3.4 Transparency and control

We ensure that all sub-processors we use are contractually obligated to comply with the requirements of the GDPR and to process personal data solely in accordance with our instructions.

Note on third-party platforms (e.g., Microsoft 365/Outlook)
Where business customers use the Outlook add-in, the add-in is executed within Microsoft’s platform (Outlook/Office). Processing within this platform is carried out under the responsibility of the respective business customer and in accordance with the platform provider’s terms. We receive only those data that are necessary to provide our services and that are transmitted to us by the customer and/or by the add-in.

4. Rights of data subjects

Data subjects have various rights under the GDPR with regard to the processing of their personal data. These rights ensure transparency and control over one’s own data.

4.1 Overview of rights

Right of access (Art. 15 GDPR): You have the right to request confirmation as to whether we process personal data about you. You may also request information about the processed data and further details such as processing purposes and recipients.

Right to rectification (Art. 16 GDPR): You may request the correction of inaccurate or incomplete personal data.

Right to erasure (“right to be forgotten”, Art. 17 GDPR): You have the right to request the deletion of your personal data, provided there are no legal grounds for further processing (e.g., statutory retention obligations).
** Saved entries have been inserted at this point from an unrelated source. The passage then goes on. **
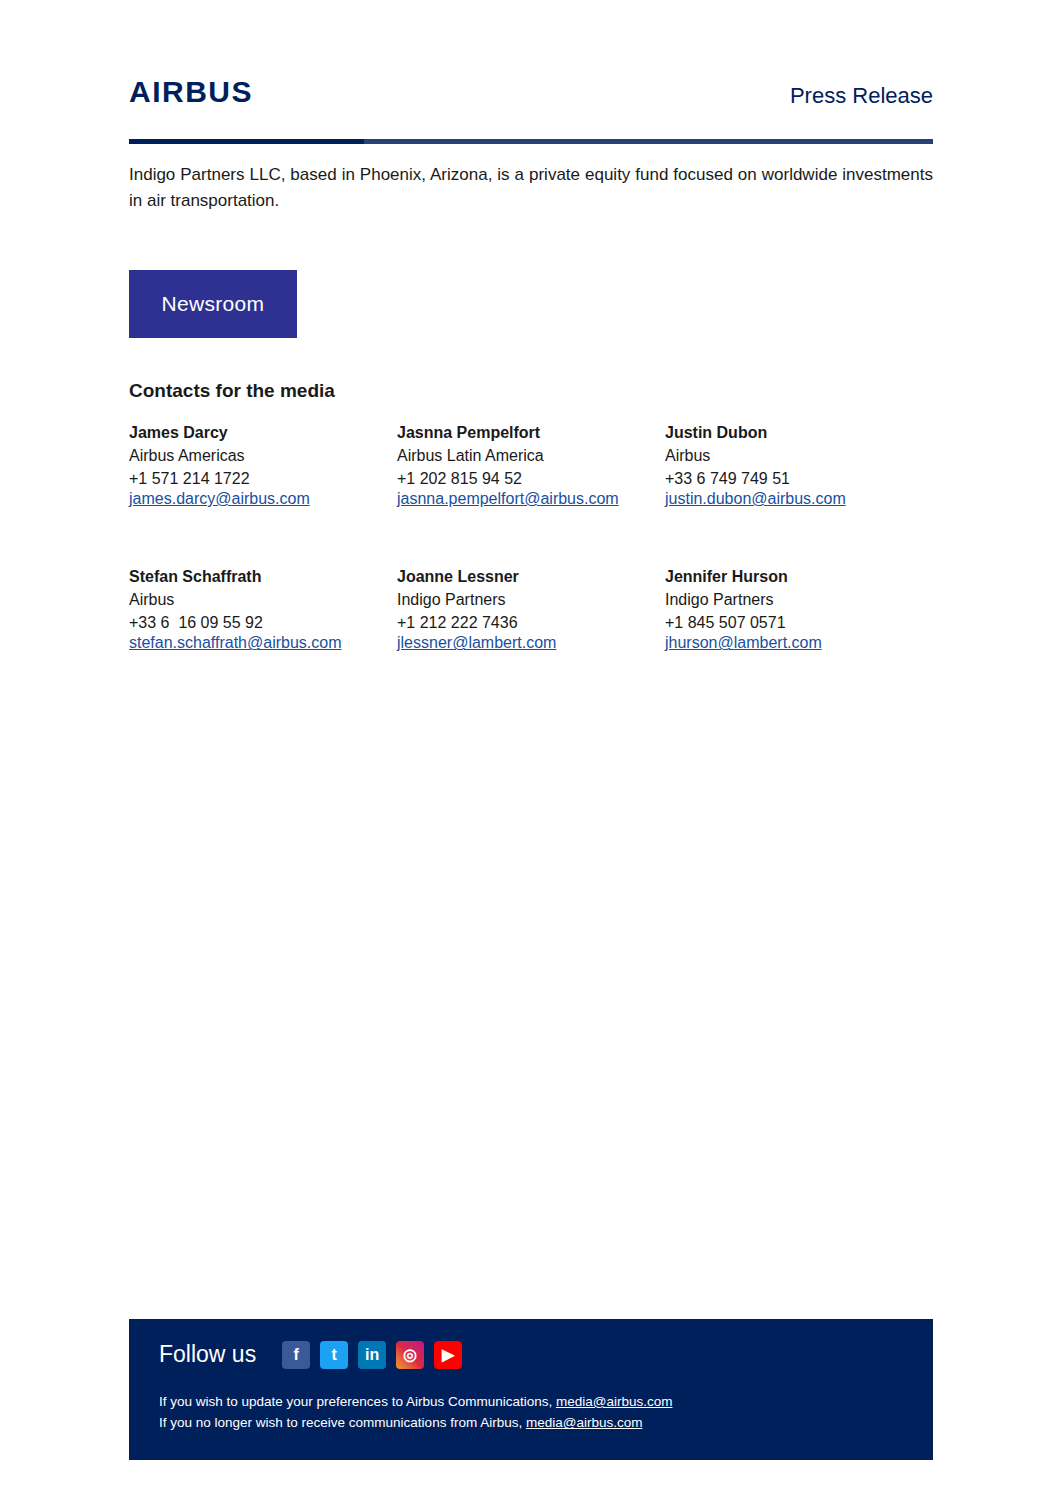AIRBUS
Press Release
Indigo Partners LLC, based in Phoenix, Arizona, is a private equity fund focused on worldwide investments in air transportation.
Newsroom
Contacts for the media
James Darcy
Airbus Americas
+1 571 214 1722
james.darcy@airbus.com
Jasnna Pempelfort
Airbus Latin America
+1 202 815 94 52
jasnna.pempelfort@airbus.com
Justin Dubon
Airbus
+33 6 749 749 51
justin.dubon@airbus.com
Stefan Schaffrath
Airbus
+33 6 16 09 55 92
stefan.schaffrath@airbus.com
Joanne Lessner
Indigo Partners
+1 212 222 7436
jlessner@lambert.com
Jennifer Hurson
Indigo Partners
+1 845 507 0571
jhurson@lambert.com
Follow us
f
t
in
◎
▶
If you wish to update your preferences to Airbus Communications, media@airbus.com
If you no longer wish to receive communications from Airbus, media@airbus.com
Right to restriction of processing (Art. 18 GDPR): You may request restriction of processing if certain conditions are met.

• the accuracy of the data is contested;
• the processing is unlawful, but you do not want deletion;
• we no longer need the data, but you need it for the establishment, exercise, or defense of legal claims; or
• you have objected to processing and it is not yet determined whether our legitimate interests override yours.

Right to object to processing (Art. 21 GDPR): You may object to processing where it is based on legitimate interests (Art. 6(1)(f) GDPR). This applies in particular to direct marketing.

Right to data portability (Art. 20 GDPR): You have the right to receive your personal data in a structured, commonly used, and machine-readable format or to have it transmitted to another controller.

Withdrawal of consent (Art. 7(3) GDPR): If processing is based on your consent, you may withdraw it at any time without affecting the lawfulness of processing prior to withdrawal.

Right to lodge a complaint with a supervisory authority (Art. 77 GDPR): If you believe that the processing of your personal data violates the GDPR, you have the right to lodge a complaint with a competent supervisory authority.

We do not make automated decisions based on your personal data.

4.2 Exercising your rights

• Contact options: To exercise your rights, you may contact us at any time using the contact details above.
• Identity verification: To process your request and to ensure that your personal data is not disclosed to unauthorized third parties, we reserve the right to verify your identity (e.g., by requesting an appropriate form of identification).
• Response time: We will respond without undue delay and no later than one month after receipt (Art. 12(3) GDPR). If a request is particularly complex, this period may be extended by a further two months; in this case, we will inform you in due time.
• Costs: Exercising your rights is generally free of charge. However, if requests are manifestly unfounded or excessive, we may charge a reasonable fee or refuse to act on the request (Art. 12(5) GDPR).
• Note in case of processing on behalf of a controller: Where personal data is processed as part of the use of our products by a business customer, the business customer is generally the controller. Data subjects should first contact the respective business customer to exercise their rights. We support the controller in handling data subject requests within the scope of the DPA.

5. Changes to this privacy policy

We reserve the right to update this privacy policy as needed, e.g., to reflect changes to our services or legal requirements. We will inform you of material changes in due time by email or by a notice on our website.